The mean relative error for US measurements ranged from −7.69% to 12.21%, showing higher errors in the surgical group than in the untreated one, with larger US than intraoperative measurements in all groups but in the LR muscle of the untreated eyes (see
Table 3 ). This finding is better defined by the 95% limits of agreement (range within which the discrepancies will lie in 95% of cases: −0.49 to 1.12 mm) between US and actual intraoperative measurements. A major reason for the larger US measurements may be the different point used as reference for the measurements at the muscle insertion site. US readings were performed from the posterior face of the insertion tendon, whereas intraoperative measurements were from its anterior face. Postsurgical alterations in anatomy (i.e., unpredictable adhesions at the posterior face of the recessed tendon) may further influence the disagreement. From another viewpoint, the difficult US display of the muscle insertion area during LR measurements may account for additional variability.

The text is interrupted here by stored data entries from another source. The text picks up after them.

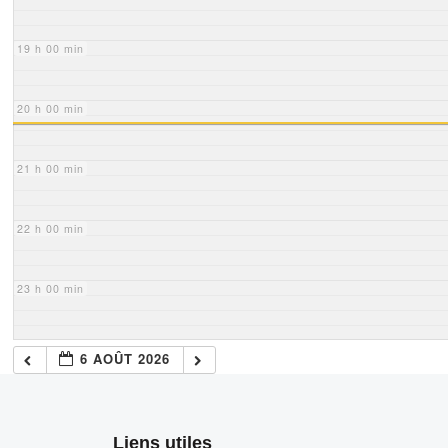
19 h 00 min
20 h 00 min
21 h 00 min
22 h 00 min
23 h 00 min
6 AOÛT 2026
Liens utiles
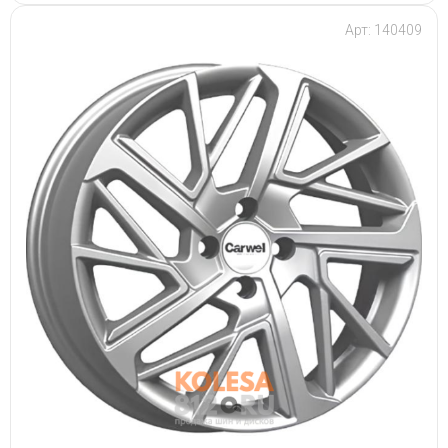
Арт: 140409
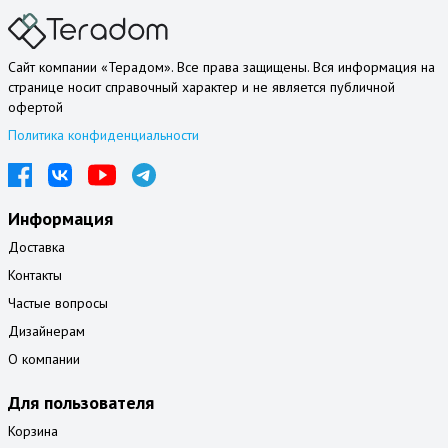
Сайт компании «Терадом». Все права защищены. Вся информация на
странице носит справочный характер и не является публичной
офертой
Политика конфиденциальности
Информация
Доставка
Контакты
Частые вопросы
Дизайнерам
О компании
Для пользователя
Корзина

The clinical use of US for detection and assessment of surgical recession of horizontal rectus muscles depends therefore on the maximum amount of discrepancy found between US and intraoperative measurements. Specifically, adding the mean +2 SD of such a discrepancy to the maximum insertion site-to-limbus distance indicated in the literature for the examined muscle in a population of similar age and refractive status, we obtain a value beyond which we can assume a muscle recession was performed. For instance, if we consider the MR rectus muscle of emmetropic eyes, adding the specific discrepancy value (2.47 mm = 0.65 + 1.82, mean + 2 SD) to the maximum value classically reported for the insertion site-to-limbus distance by Fuchs
1 in cadaveric eyes (6.7 mm), we obtain 9.17 mm. Each US insertion site-to-limbus distance exceeding such a value may reasonably indicate that a surgical recession was performed. Nevertheless, a quantitative evaluation of the amount of performed recession seemed not to be particularly accurate.

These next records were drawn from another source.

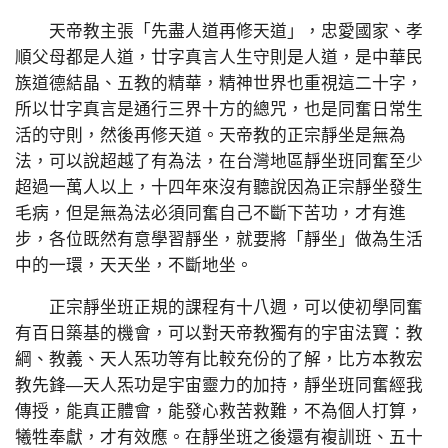
天帝教主張「先盡人道再修天道」，忠愛國家、孝
順父母都是人道，廿字真言人生守則是人道，是中華民
族道德結晶、五教的精華，精神世界也重視這二十字，
所以廿字真言是通行三界十方的總咒，也是同奮日常生
活的守則，然後再修天道。天帝教的正宗靜坐是無為
法，可以說超越了有為法，在台灣地區靜坐班同奮至少
超過一萬人以上，十四年來沒有聽說因為正宗靜坐發生
毛病，但是無為法必須同奮自己不斷下苦功，才有進
步，各位既然有意學習靜坐，就要將「靜坐」做為生活
中的一環，天天坐，不斷地坐。
正宗靜坐班正規的課程有十八週，可以使初學同奮
有百日築基的機會，可以對天帝教獨有的宇宙法寶：教
綱、教義、天人炁功等有比較充份的了解，比方本教宏
教先鋒—天人炁功是宇宙靈力的加持，靜坐班同奮經我
傳授，能真正體會，能發心救苦救難，不為個人打算，
犧牲奉獻，才有效應。在靜坐班之後還有複訓班、五十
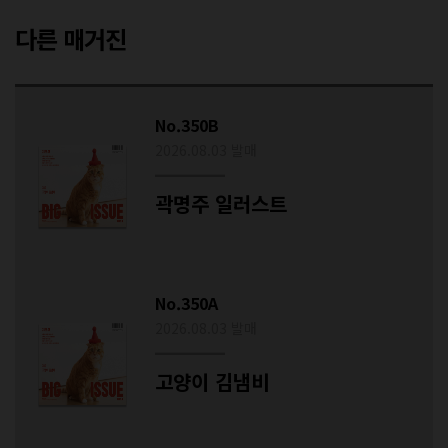
다른 매거진
No.350B
2026.08.03 발매
곽명주 일러스트
No.350A
2026.08.03 발매
고양이 김냄비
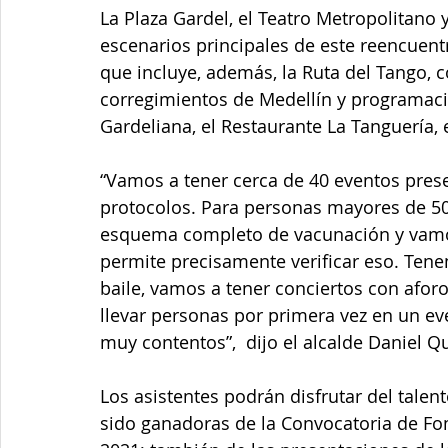
La Plaza Gardel, el Teatro Metropolitano 
escenarios principales de este reencuentr
que incluye, además, la Ruta del Tango, c
corregimientos de Medellín y programaci
Gardeliana, el Restaurante La Tanguería, 
“Vamos a tener cerca de 40 eventos prese
protocolos. Para personas mayores de 50
esquema completo de vacunación y vamos
permite precisamente verificar eso. Ten
baile, vamos a tener conciertos con aforo
llevar personas por primera vez en un ev
muy contentos”,  dijo el alcalde Daniel Qu
Los asistentes podrán disfrutar del talent
sido ganadoras de la Convocatoria de Fom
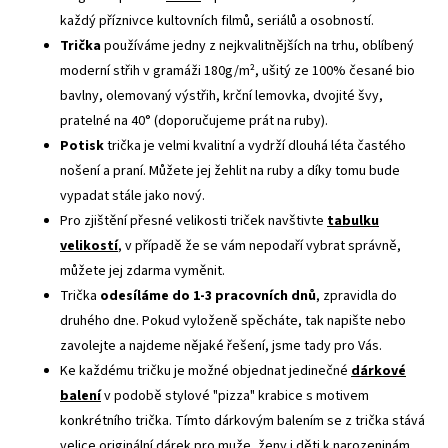
každý příznivce kultovních filmů, seriálů a osobností.
Trička
používáme jedny z nejkvalitnějších na trhu, oblíbený
moderní střih v gramáži 180g/m², ušitý ze 100% česané bio
bavlny, olemovaný výstřih, krční lemovka, dvojité švy,
pratelné na 40° (doporučujeme prát na ruby).
Potisk
trička je velmi kvalitní a vydrží dlouhá léta častého
nošení a praní. Můžete jej žehlit na ruby a díky tomu bude
vypadat stále jako nový.
Pro zjištění přesné velikosti triček navštivte
tabulku
velikostí
, v případě že se vám nepodaří vybrat správně,
můžete jej zdarma vyměnit.
Trička
odesíláme do 1-3 pracovních dnů
, zpravidla do
druhého dne. Pokud vyloženě spěcháte, tak napište nebo
zavolejte a najdeme nějaké řešení, jsme tady pro Vás.
Ke každému tričku je možné objednat jedinečné
dárkové
balení
v podobě stylové "pizza" krabice s motivem
konkrétního trička. Tímto dárkovým balením se z trička stává
velice originální dárek pro muže, ženy i děti k narozeninám,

In conclusion, we found echographic measurements to be reliable with good indices of reproducibility; however, the 95% limits of agreement between US and actual intraoperative readings may be considered too inadequate to use US for research purposes. US evaluation is harmless, inexpensive, well tolerated, and repeatable, but it requires a skilled US examiner. Although the accuracy is not particularly high, US provides better visualization of the insertion muscle site–limbus region compared with other imaging techniques. Specifically, its use in surgically treated horizontal rectus muscles could allow for the detection and assessment of surgical recession, as well as the recognition of the real insertion, sometimes postsurgically modified by unpredictable adhesions. Thus, besides the well-known role of echography in the diagnosis of extraocular muscle disorders, the present study suggests a further potential use of the technique in patients with strabismus with surgical failure and missing preoperative clinical data.